The I-Team asked Sullivan directly why Eversource wasn’t willing to wait.

“They created the problem by cutting costs for 2 to 4 years, then said why can’t we extend this over a longer period of time? So you would be compounding the problem,” Sullivan said. “None of the public benefit programs or policies have gone away, so these costs will continue this year and next year, and if you don’t pay the outstanding balance, you continue to incur costs and create additional interest. costs.”

Eversource’s offshore wind team no longer exists, so the I-Team interviewed other experts in the field to try to figure out how this all happened.

Kris Ohleth is the executive director of the Special Initiative on Offshore Wind, an independent organization that advocates for offshore wind construction.
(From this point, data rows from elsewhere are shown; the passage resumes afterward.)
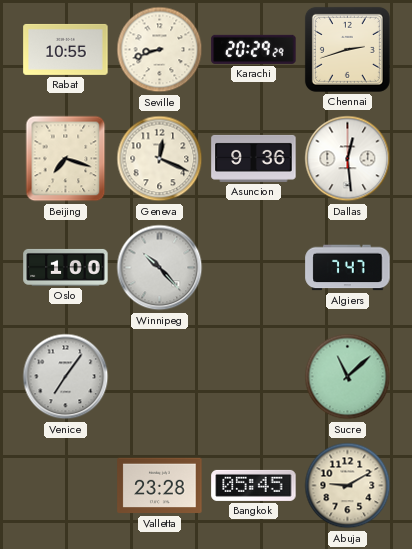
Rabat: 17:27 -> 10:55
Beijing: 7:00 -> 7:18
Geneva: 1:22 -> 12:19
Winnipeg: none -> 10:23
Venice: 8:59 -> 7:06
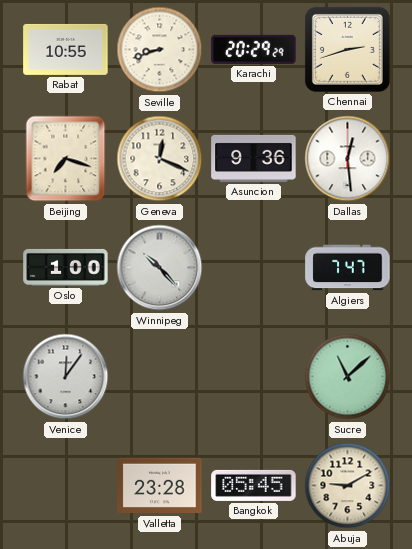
Venice: 7:06 -> 12:06
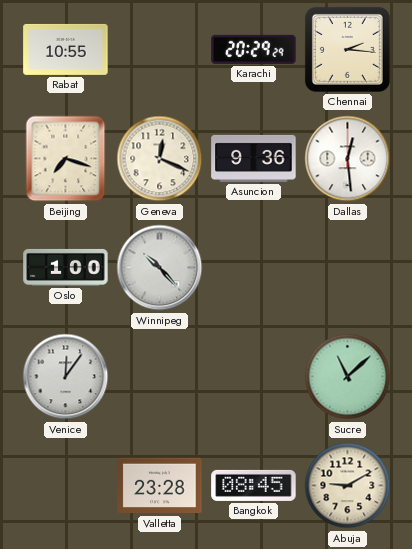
Seville: 8:42 -> none
Chennai: 2:42 -> 2:16
Algiers: 7:47 -> none
Bangkok: 05:45 -> 08:45
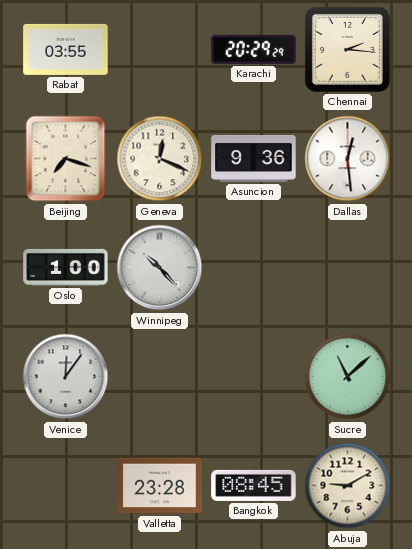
Rabat: 10:55 -> 03:55
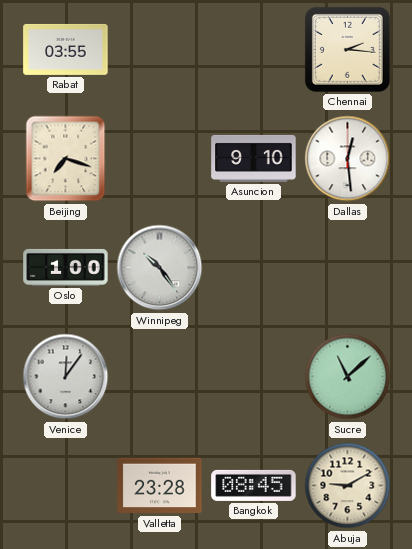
Karachi: 20:29 -> none
Geneva: 12:19 -> none
Asuncion: 9:36 -> 9:10
Winnipeg: 10:23 -> 10:24
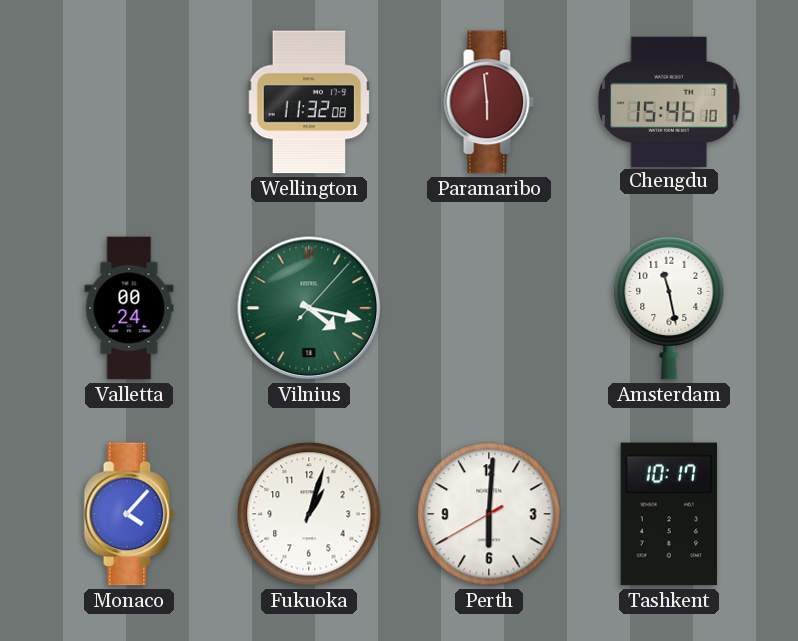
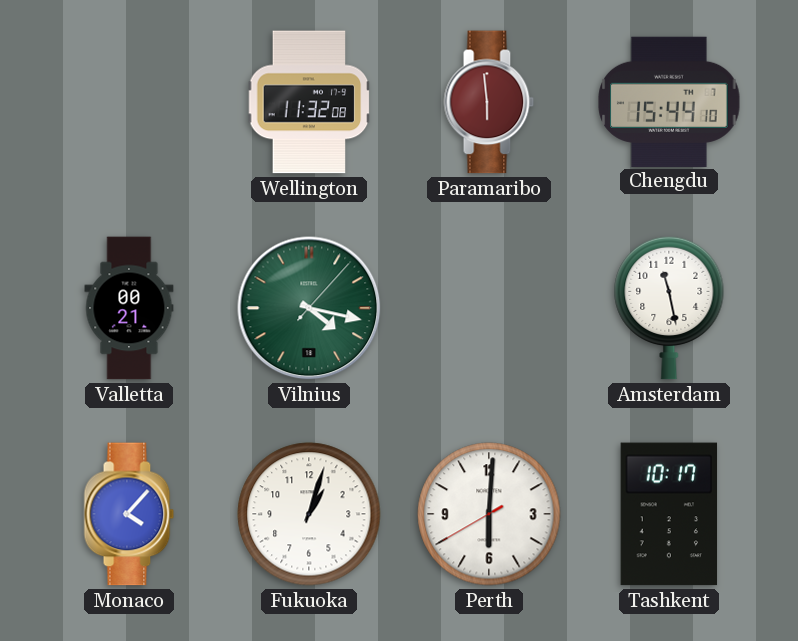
Chengdu: 15:46 -> 15:44
Valletta: 00:24 -> 00:21
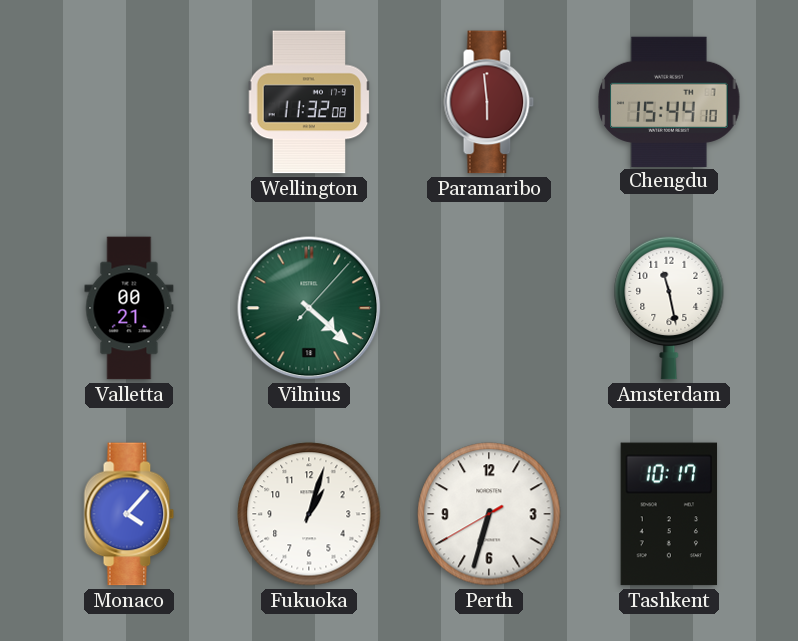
Vilnius: 4:17 -> 4:22
Perth: 6:00 -> 6:32
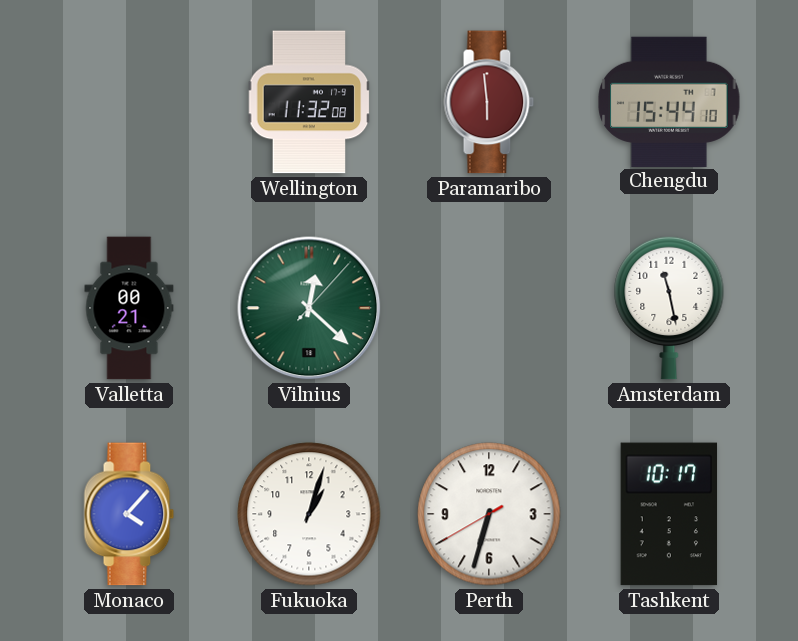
Vilnius: 4:22 -> 12:22
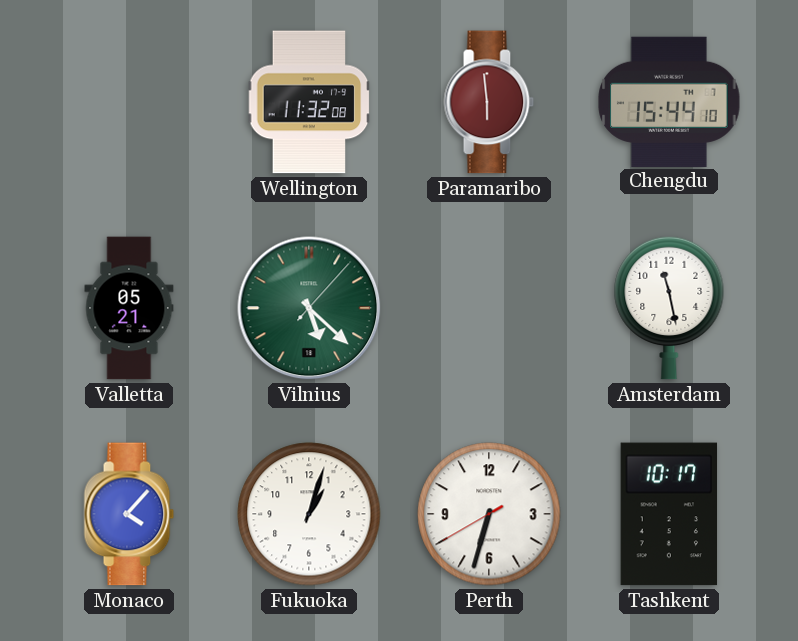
Valletta: 00:21 -> 05:21
Vilnius: 12:22 -> 5:22
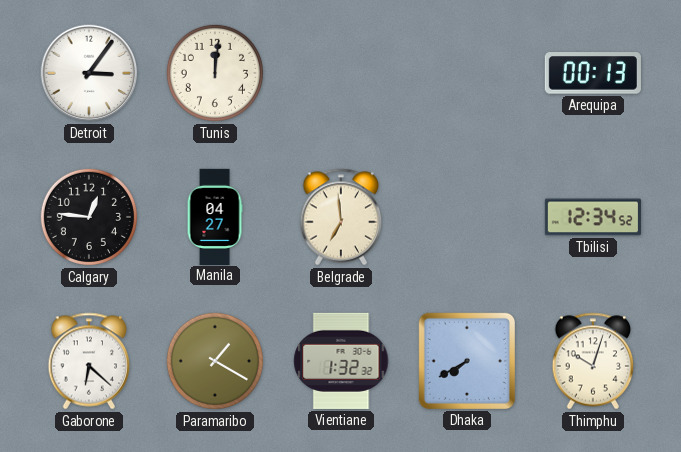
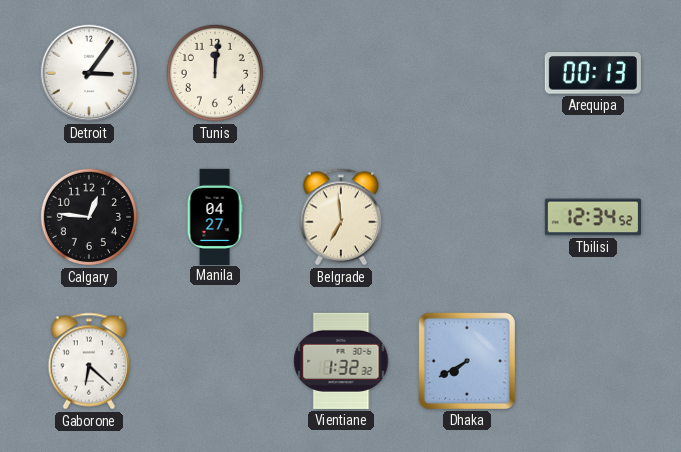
Paramaribo: 1:20 -> none
Thimphu: 10:03 -> none
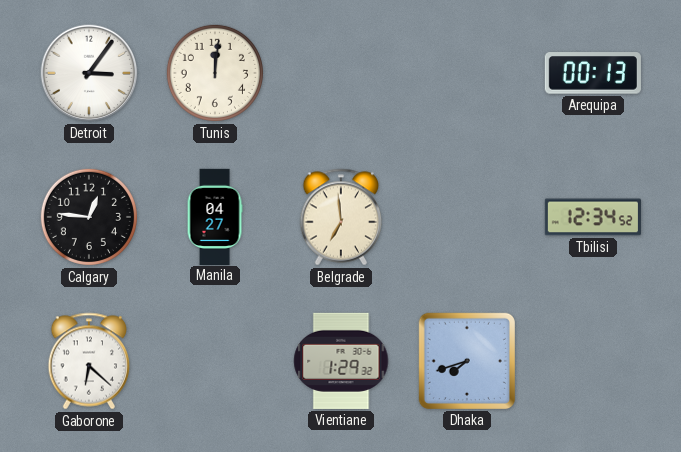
Vientiane: 1:32 -> 1:29
Dhaka: 7:40 -> 7:42
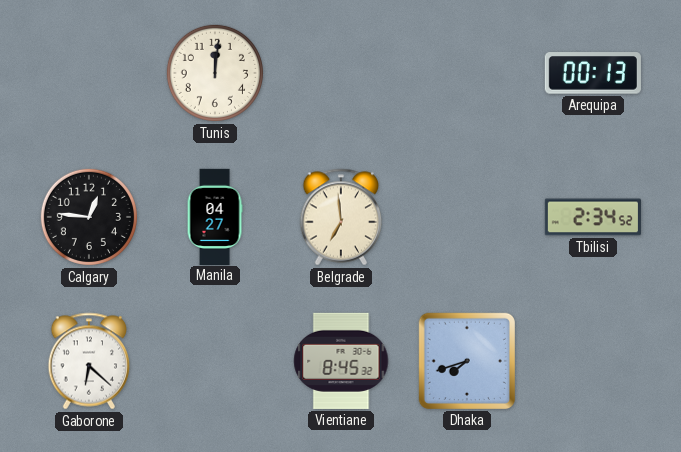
Detroit: 3:06 -> none
Tbilisi: 12:34 -> 2:34
Vientiane: 1:29 -> 8:45
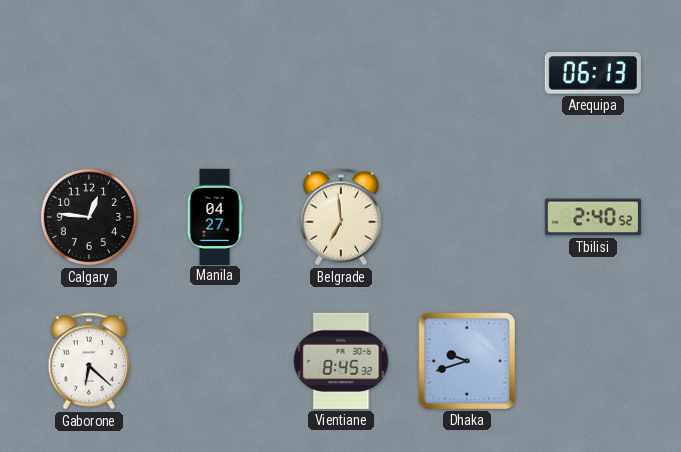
Tunis: 12:01 -> none
Arequipa: 00:13 -> 06:13
Tbilisi: 2:34 -> 2:40
Dhaka: 7:42 -> 9:42
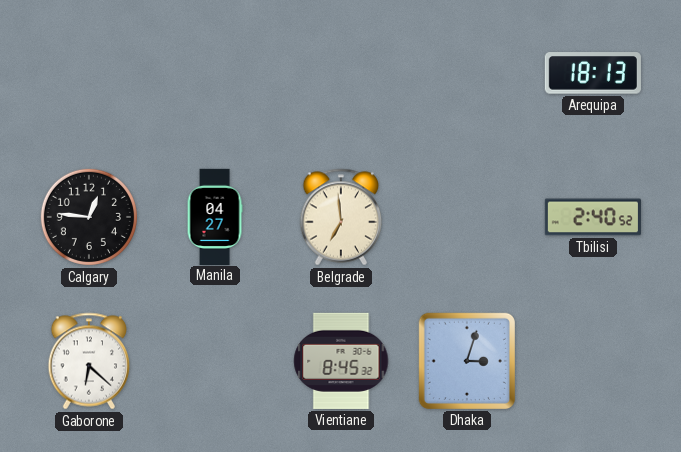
Arequipa: 06:13 -> 18:13
Dhaka: 9:42 -> 3:03
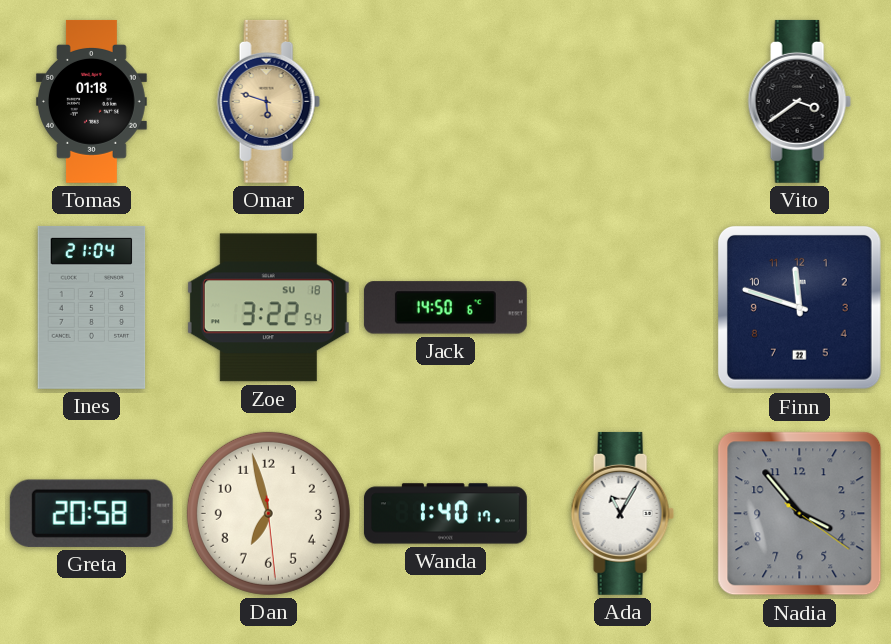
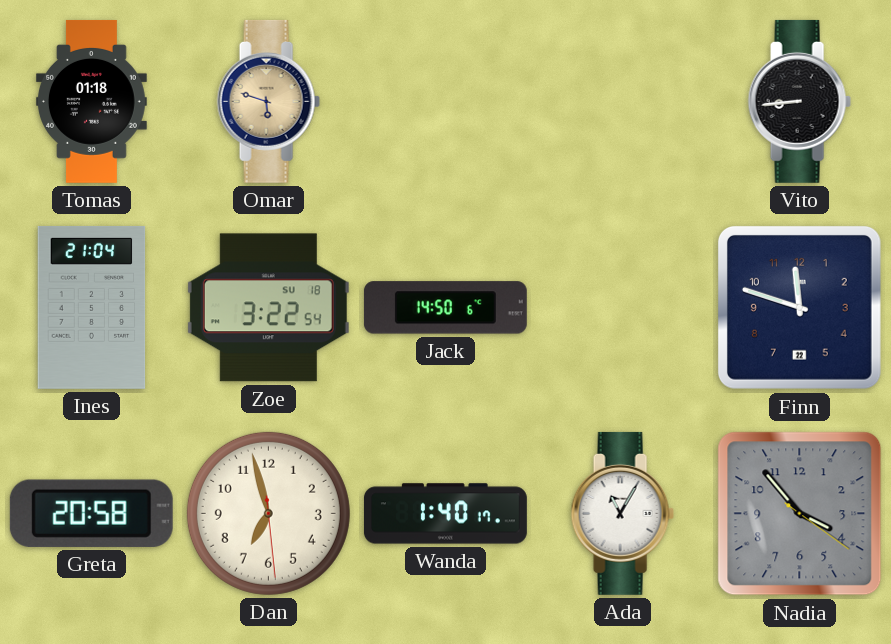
Vito: 3:39 -> 8:44
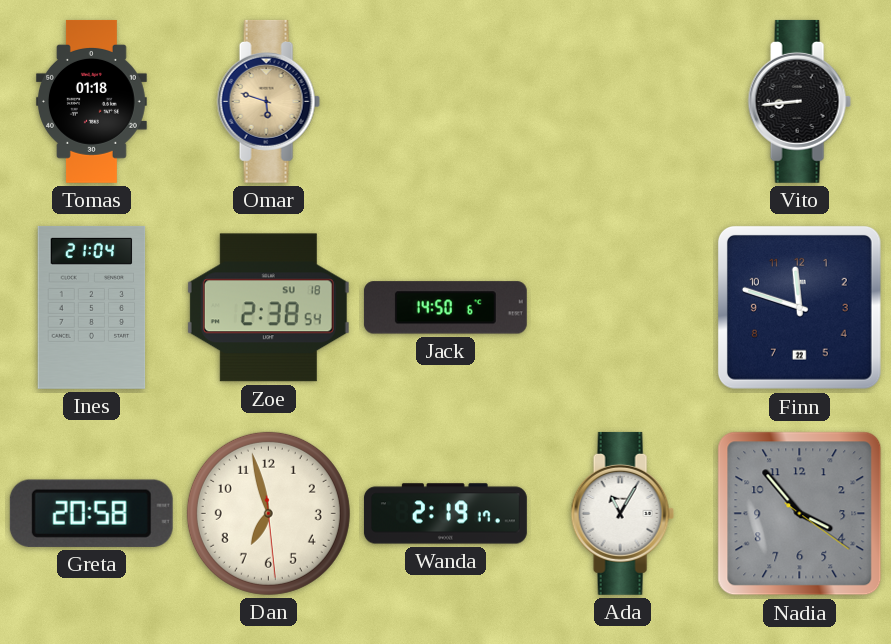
Zoe: 3:22 -> 2:38
Wanda: 1:40 -> 2:19
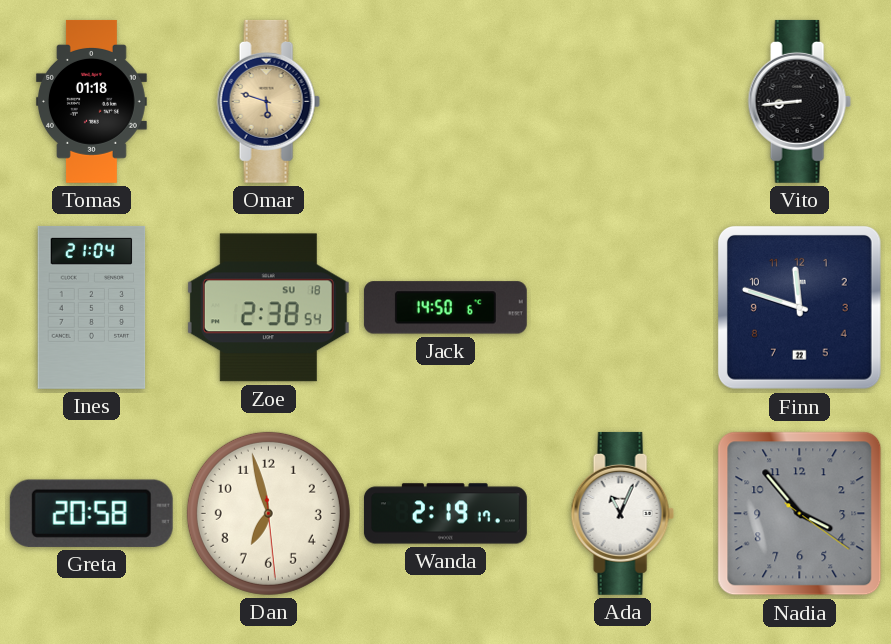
Ada: 11:05 -> 11:04
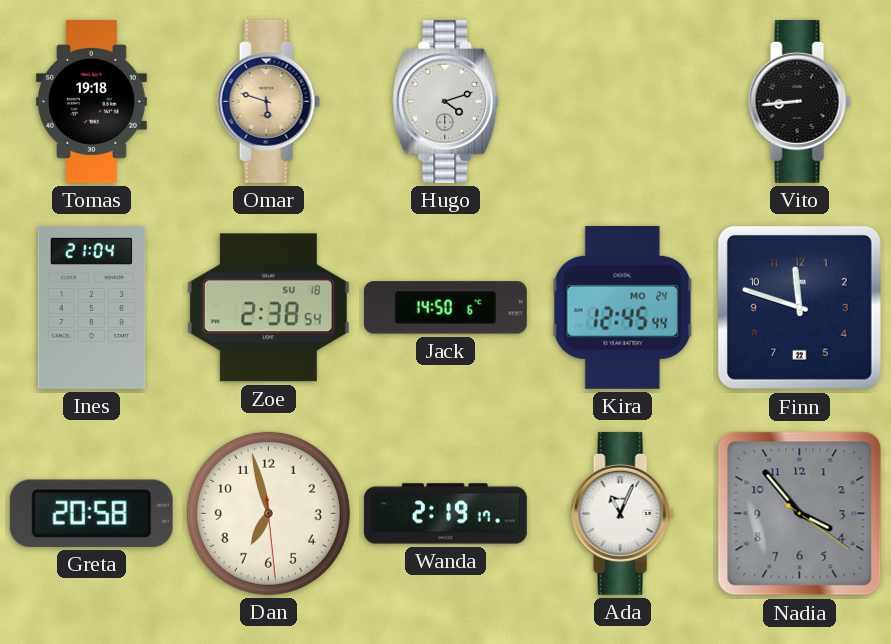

“I think it was, you know, a problem in the development cycle and something that hopefully Eversource will continue to do in the future, but the projects are continuing as planned,” Ohleth said.

It’s true that the projects are moving forward without Eversource, and Ohleth explained why Eversource wasn’t the only company that lost money.

She says the unexpected increase in the cost of raw materials combined with rising interest rates has created a difficult environment for offshore wind projects.

“Even half of the interest rate change can be a real challenge, so you can imagine that interest rates reaching 9% at one point was a real challenge for offshore wind developers,” Ohleth said. “So these economic challenges have really found offshore wind to fall on hard times in recent years.”

Richard Sweeney is Associate Professor of Environmental Economics at Boston College. He agrees with Ohleth that the economics of offshore wind projects have changed unexpectedly during the pandemic.

“You know if you had perfect foresight, they probably wouldn’t have done those deals, but they don’t have that luxury,” Sweeney said.

Sweeney believes that when a company loses that kind of money, taxpayers will end up paying somehow.

“That’s just the reality of having a regulated utility. If you make a bad investment, it’s actually the taxpayers who are on the hook,” Sweeney said.

Sullivan disagrees and explains that the offshore wind business has separate ledgers than the company that manages your electricity.

“There is absolutely no connection between the offshore wind business and the public benefit piece,” Sullivan said.

This piece is part of a 5-part series looking at electricity prices in Connecticut.